Portugal’s indebted families receive “additional protection”

Families with mortgages on hold (due to the pandemic) and still experiencing financial difficulties are to be given a further 90-days ‘grace’ (once the moratoria on bank loans expires) before their loans are declared in arrears.

During this 90-day grace period, banks will not be allowed to rescind loans or impose any kind of judicial proceedings (ie enforce property seizures), nor will they be allowed to alter interest payable.

These were decisions taken at the Council of Ministers last week in which a three-point plan for emergence from this latest phase of the pandemic was subsequently announced by prime minister António Costa (click here).

According to reports, the government’s intention is that banks now should become more ‘up-to-date’ with the financial situations of their most indebted clients.

“If necessary”, they will be expected to come up with proposals to ‘improve contracts’ by September 15″.

As national media sources explain, the moratoria on bank loans expires on September 30. In other words, the 90-day grace period will kick in at that point, when clients unable to return to making payments will be enrolled in the PERSI regime (standing for extrajudicial regularisation of situations of non-compliance).

The 90 days will take the most financially strapped families through to the end of 2021.

According to the latest data published by the Bank of Portugal, families had €14 billion-worth of loans ‘frozen’ thanks to bank moratoria at the end of June. That is €300 million less than at the end of May.

In terms of numbers, this translates into 243,400 clients – 23,800 of which are businesses with loans accounting for €8.4 billion.

“The last thing the bank wants is to take possession of people’s homes”

This has been the assurance of Paulo Macedo, president of State Bank CGD, which at the end of June had roughly €5.4 billion worth of family mortgages and business loans in states of suspension.
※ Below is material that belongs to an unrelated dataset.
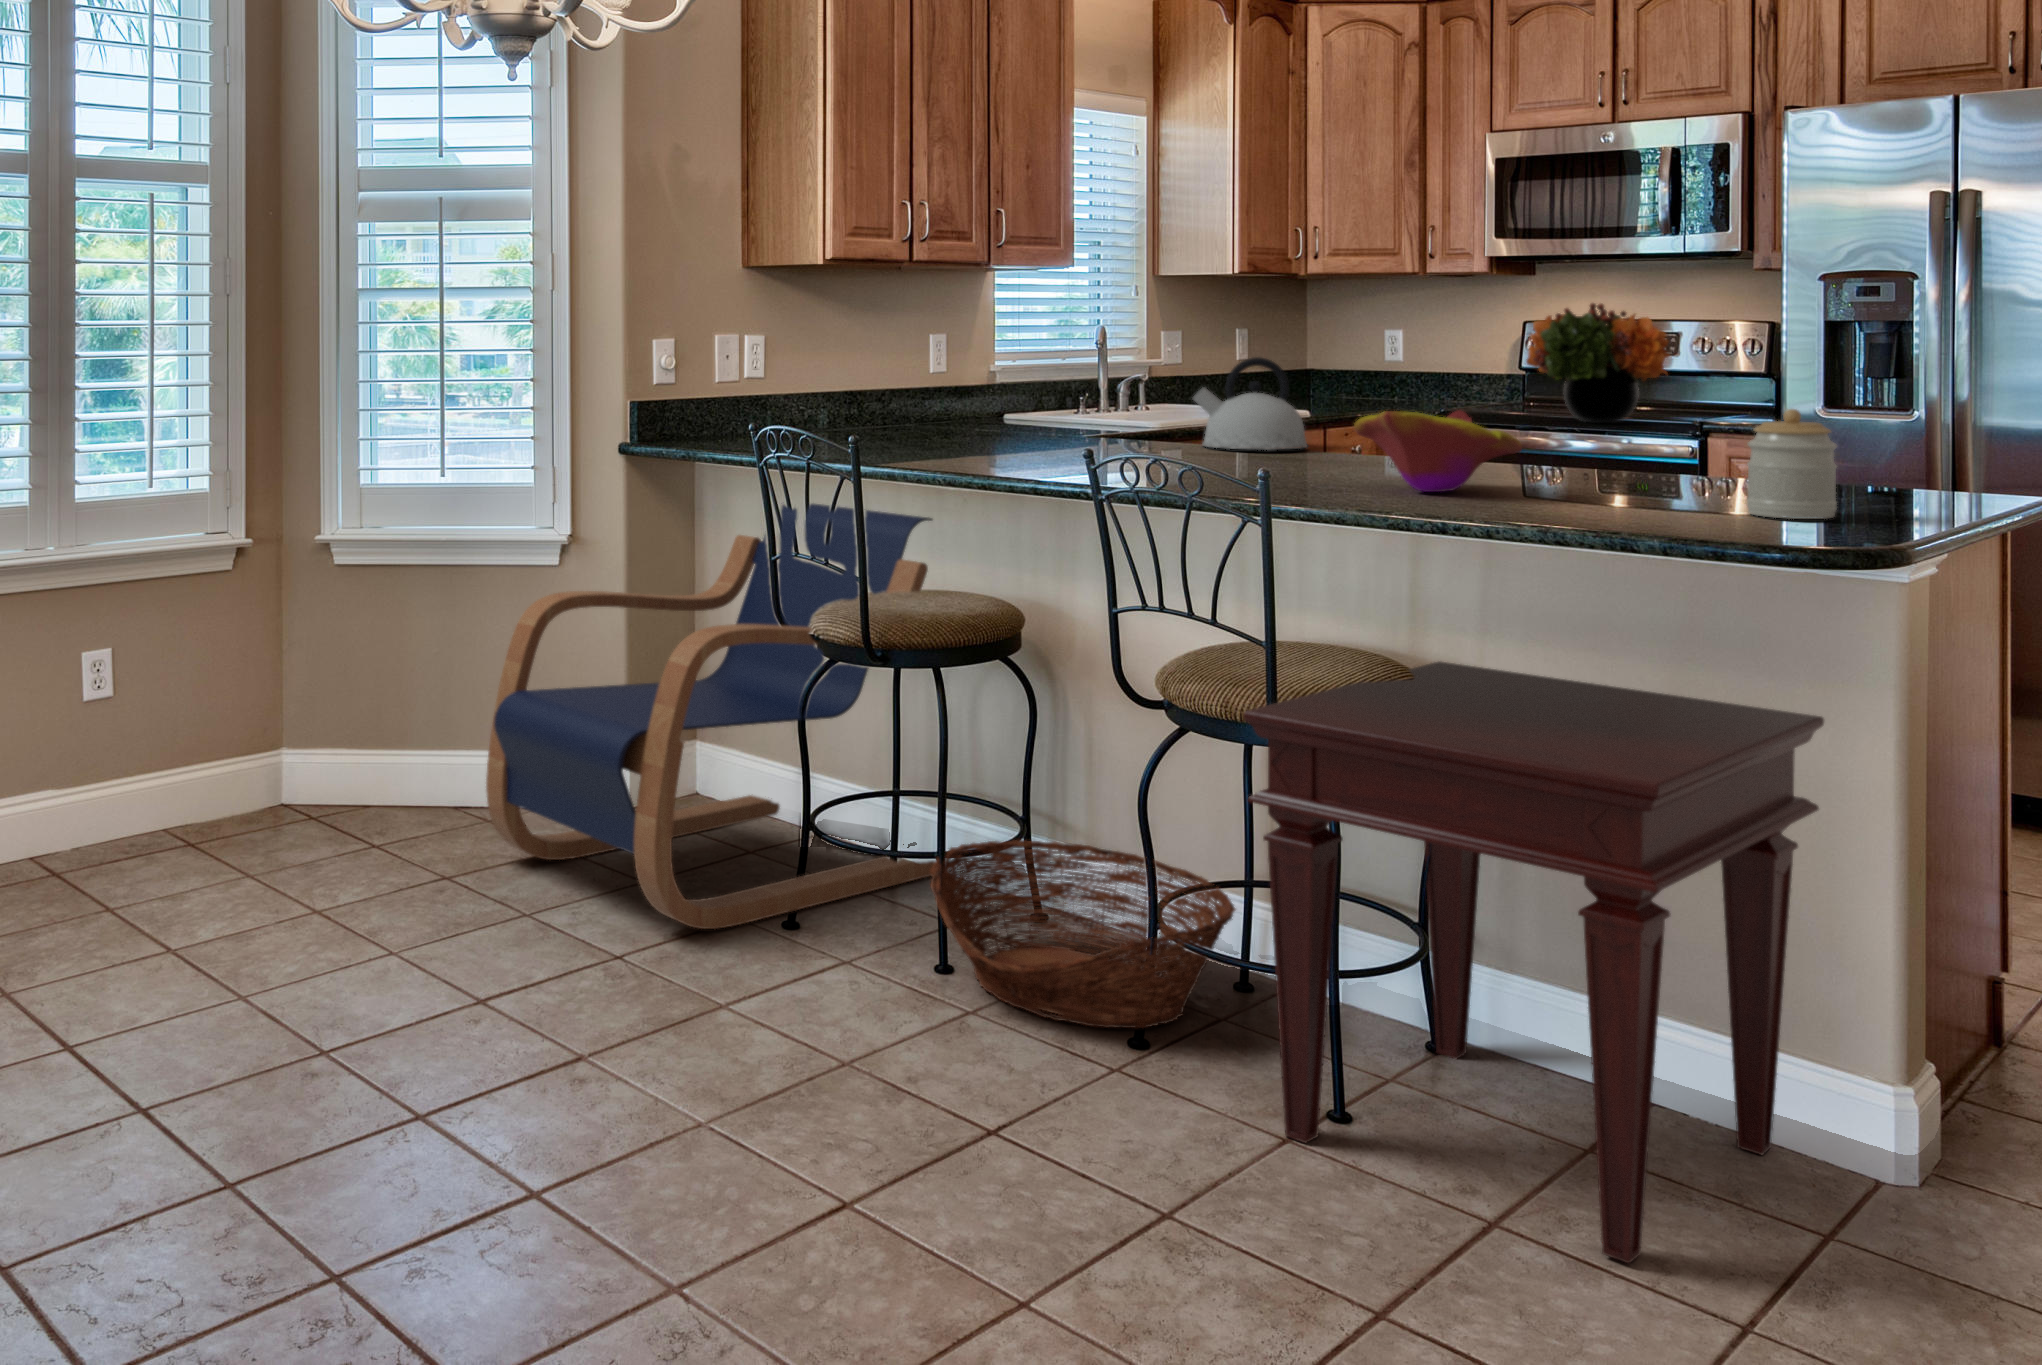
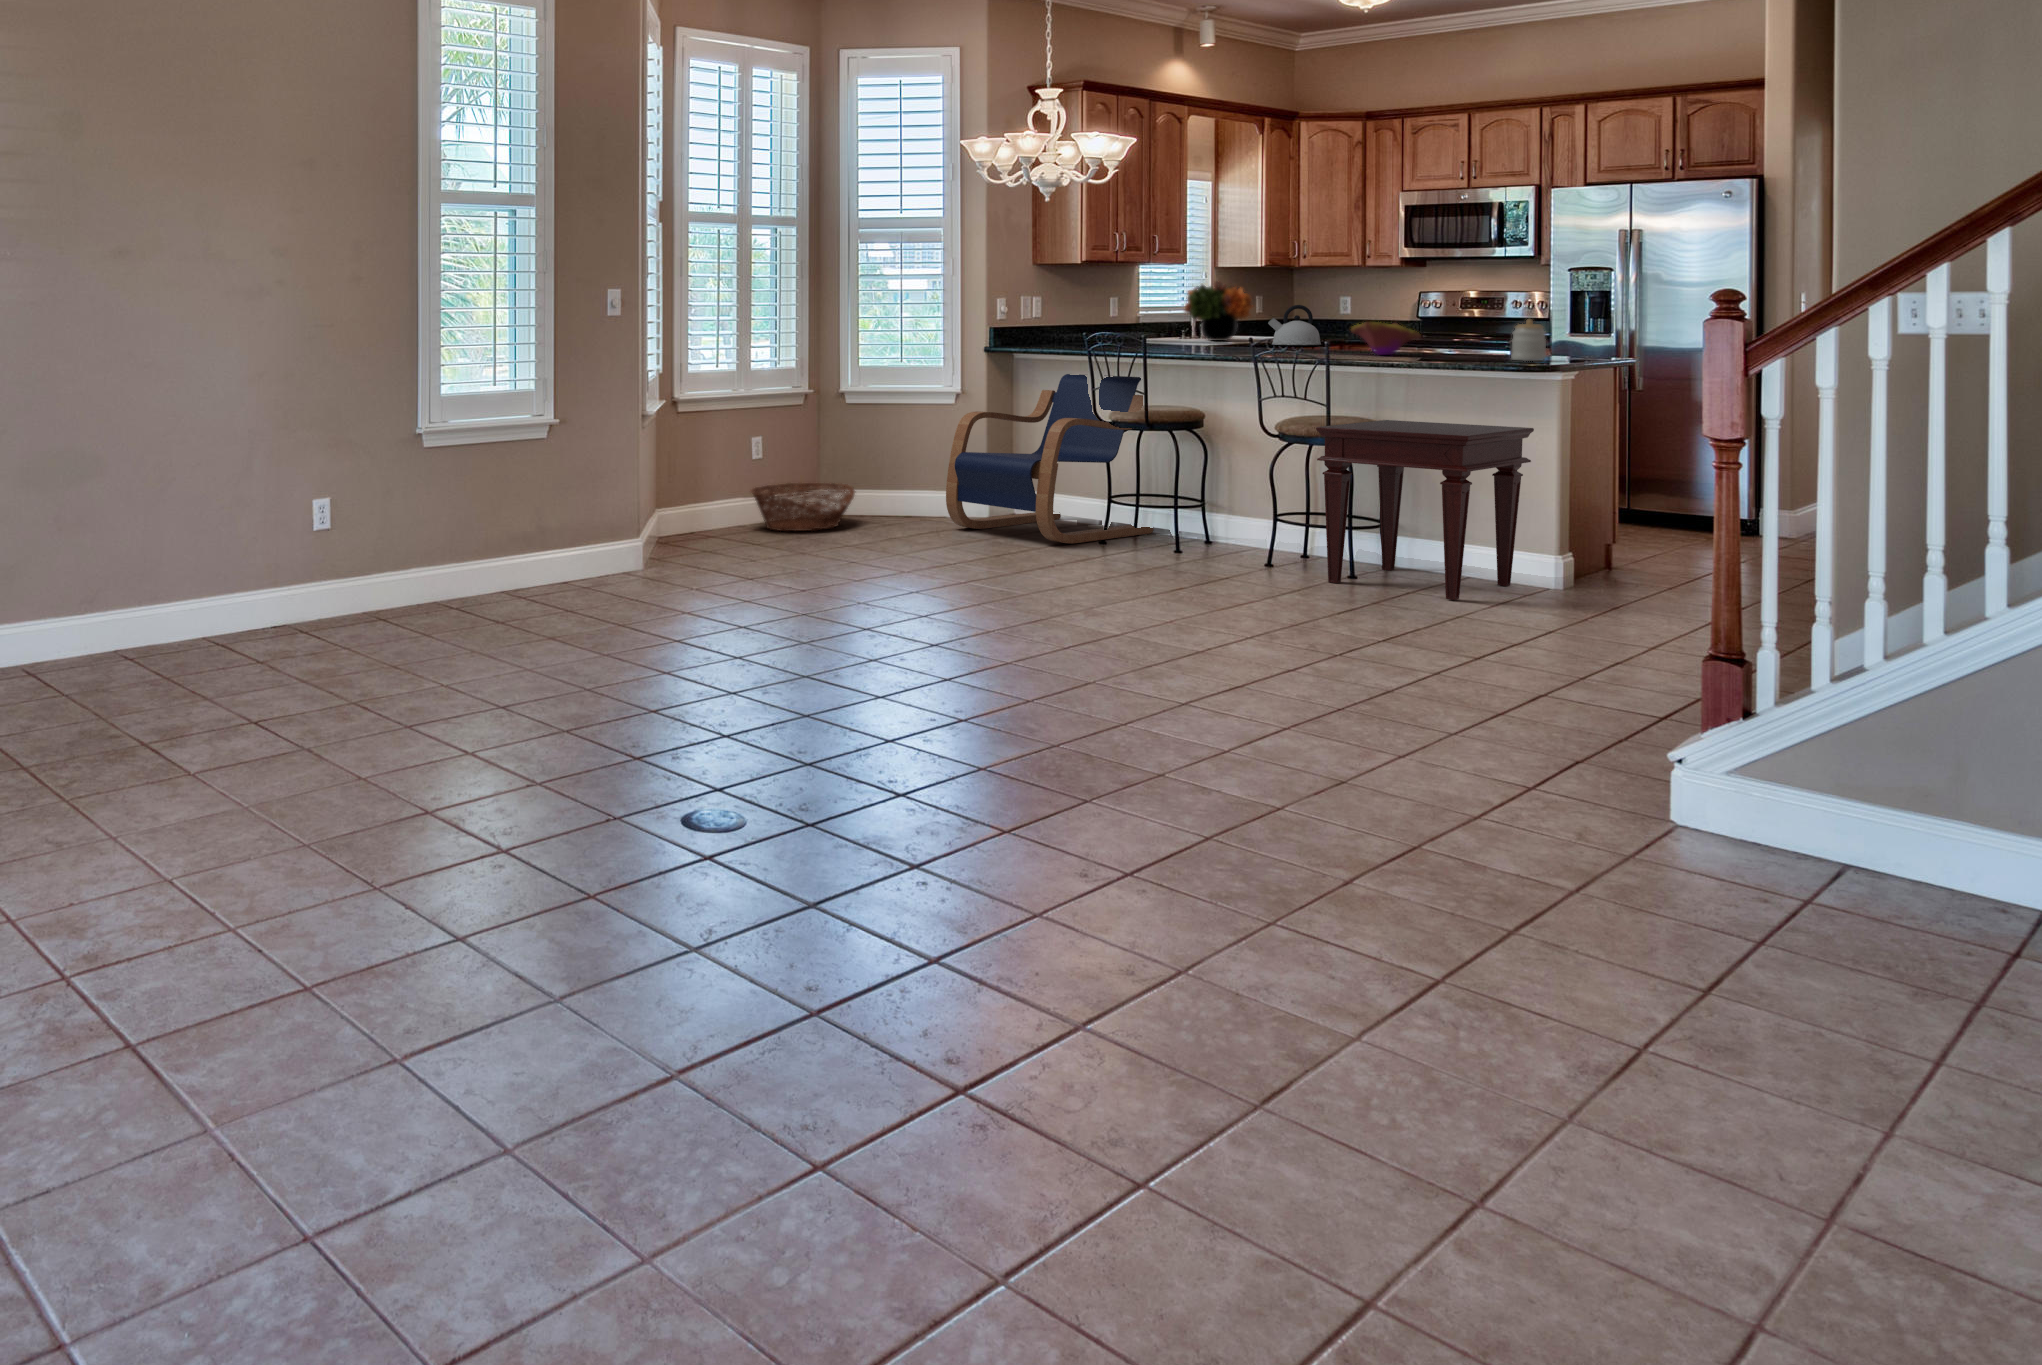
flower arrangement: present [1526,303,1669,423] -> present [1184,282,1252,341]
basket: present [930,840,1236,1028] -> present [750,483,855,531]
“We are already talking personally with clients, one by one, to discuss the problem”, he told reporters – adding that the majority of private clients seem to think they will be in a position to re-start payments on the terms they had before once the moratoria come to an end on September 30.

As regards business loans, the country’s Bank de Fomento (development bank) is planning to give guarantees to extend moratoria on businesses in sectors most affected, giving them another six months grace period.

Economy minister Pedro Siza Vieira said much like Paulo Macedo that “each case will be negotiated separately”.